Material provided: Begin

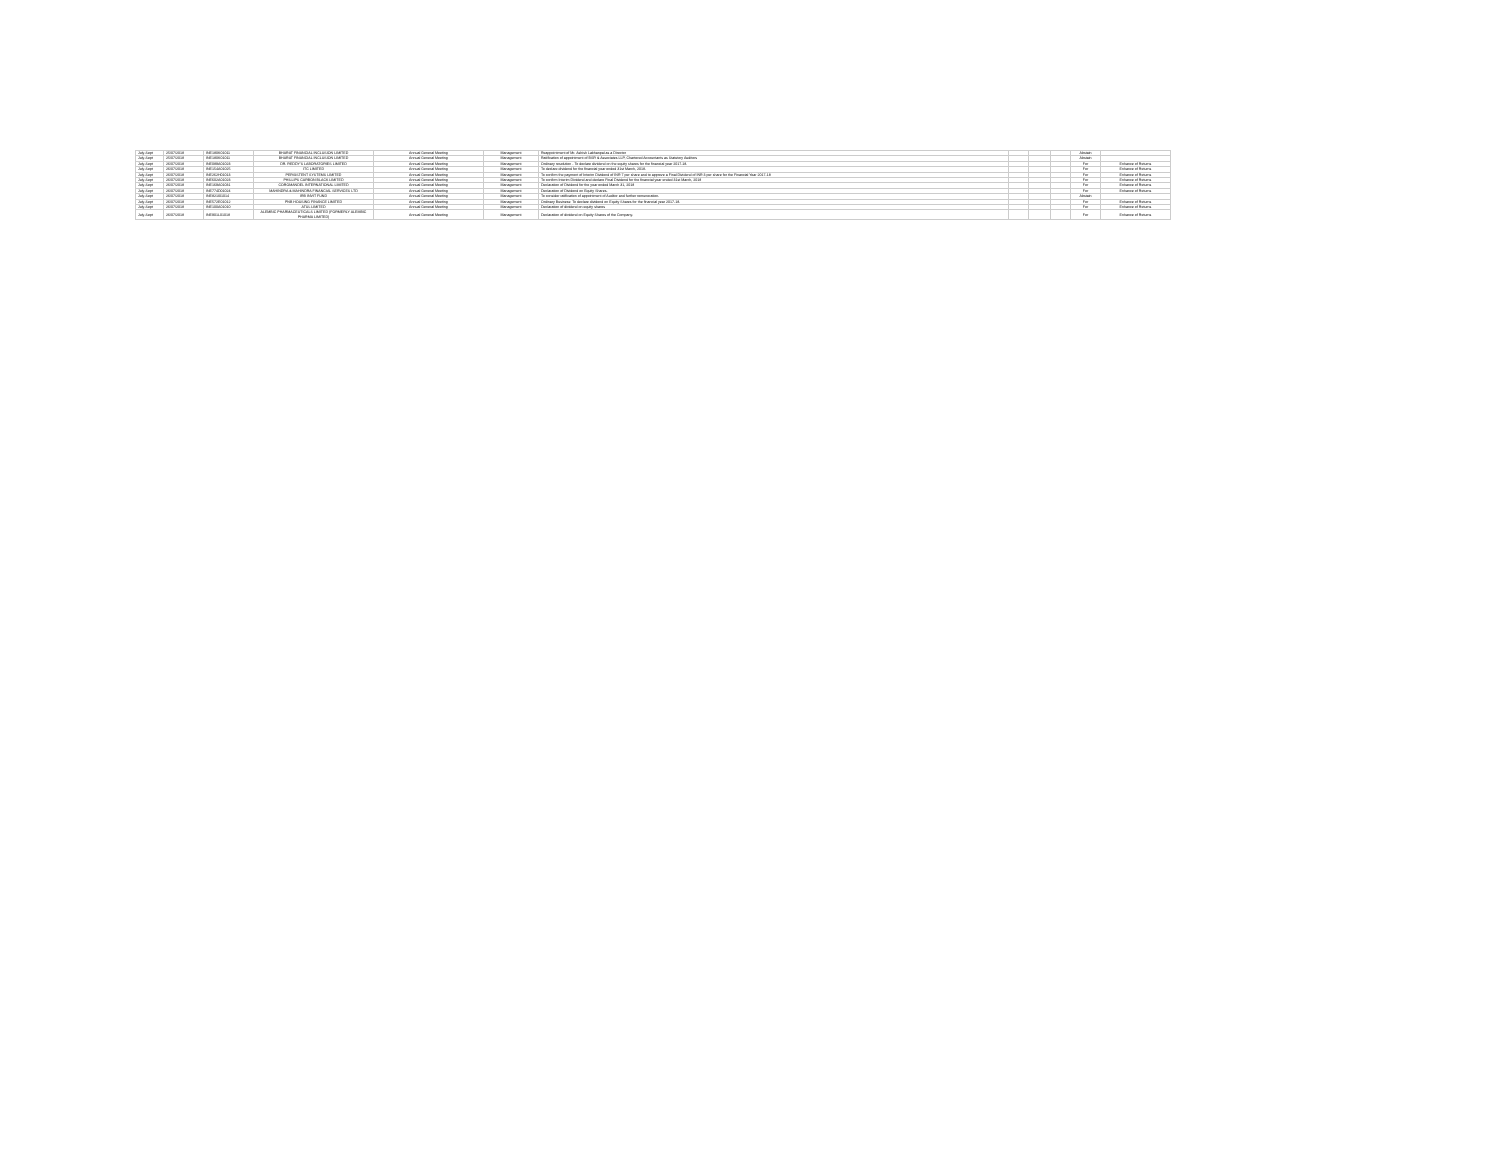| July-Sept | 25/07/2018 | INE180K01011 | BHARAT FINANCIAL INCLUSION LIMITED | Annual General Meeting | Management | Reappointment of Mr. Ashish Lakhanpal as a Director | | | | Abstain | |
| July-Sept | 25/07/2018 | INE180K01011 | BHARAT FINANCIAL INCLUSION LIMITED | Annual General Meeting | Management | Ratification of appointment of BSR & Associates LLP, Chartered Accountants as Statutory Auditors | | | | Abstain | |
| July-Sept | 26/07/2018 | INE089A01023 | DR. REDDY'S LABORATORIES LIMITED | Annual General Meeting | Management | Ordinary resolution - To declare dividend on the equity shares for the financial year 2017-18. | | | | For | Enhance of Returns |
| July-Sept | 26/07/2018 | INE154A01025 | ITC LIMITED | Annual General Meeting | Management | To declare dividend for the financial year ended 31st March, 2018. | | | | For | Enhance of Returns |
| July-Sept | 26/07/2018 | INE262H01013 | PERSISTENT SYSTEMS LIMITED | Annual General Meeting | Management | To confirm the payment of Interim Dividend of INR 7 per share and to approve a Final Dividend of INR 3 per share for the Financial Year 2017-18 | | | | For | Enhance of Returns |
| July-Sept | 26/07/2018 | INE602A01023 | PHILLIPS CARBON BLACK LIMITED | Annual General Meeting | Management | To confirm Interim Dividend and declare Final Dividend for the financial year ended 31st March, 2018 | | | | For | Enhance of Returns |
| July-Sept | 26/07/2018 | INE169A01031 | COROMANDEL INTERNATIONAL LIMITED | Annual General Meeting | Management | Declaration of Dividend for the year ended March 31, 2018 | | | | For | Enhance of Returns |
| July-Sept | 26/07/2018 | INE774D01024 | MAHINDRA & MAHINDRA FINANCIAL SERVICES LTD | Annual General Meeting | Management | Declaration of Dividend on Equity Shares. | | | | For | Enhance of Returns |
| July-Sept | 26/07/2018 | INE821I01014 | IRB INVIT FUND | Annual General Meeting | Management | To consider ratification of appointment of Auditor and further remuneration. | | | | Abstain | |
| July-Sept | 26/07/2018 | INE572E01012 | PNB HOUSING FINANCE LIMITED | Annual General Meeting | Management | Ordinary Business: To declare dividend on Equity Shares for the financial year 2017-18. | | | | For | Enhance of Returns |
| July-Sept | 26/07/2018 | INE100A01010 | ATUL LIMITED | Annual General Meeting | Management | Declaration of dividend on equity shares | | | | For | Enhance of Returns |
| July-Sept | 26/07/2018 | INE901L01018 | ALEMBIC PHARMACEUTICALS LIMITED (FORMERLY ALEMBIC PHARMA LIMITED) | Annual General Meeting | Management | Declaration of dividend on Equity Shares of the Company. | | | | For | Enhance of Returns |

Material provided: End

**Instructions for the task:** Exact repetition is the task: every line from the start of the data to the line with "Auditors | | | | Abstain | |", inclusive, and none after it, pictures omitted.

**Task response:**
| July-Sept | 25/07/2018 | INE180K01011 | BHARAT FINANCIAL INCLUSION LIMITED | Annual General Meeting | Management | Reappointment of Mr. Ashish Lakhanpal as a Director | | | | Abstain | |
| July-Sept | 25/07/2018 | INE180K01011 | BHARAT FINANCIAL INCLUSION LIMITED | Annual General Meeting | Management | Ratification of appointment of BSR & Associates LLP, Chartered Accountants as Statutory Auditors | | | | Abstain | |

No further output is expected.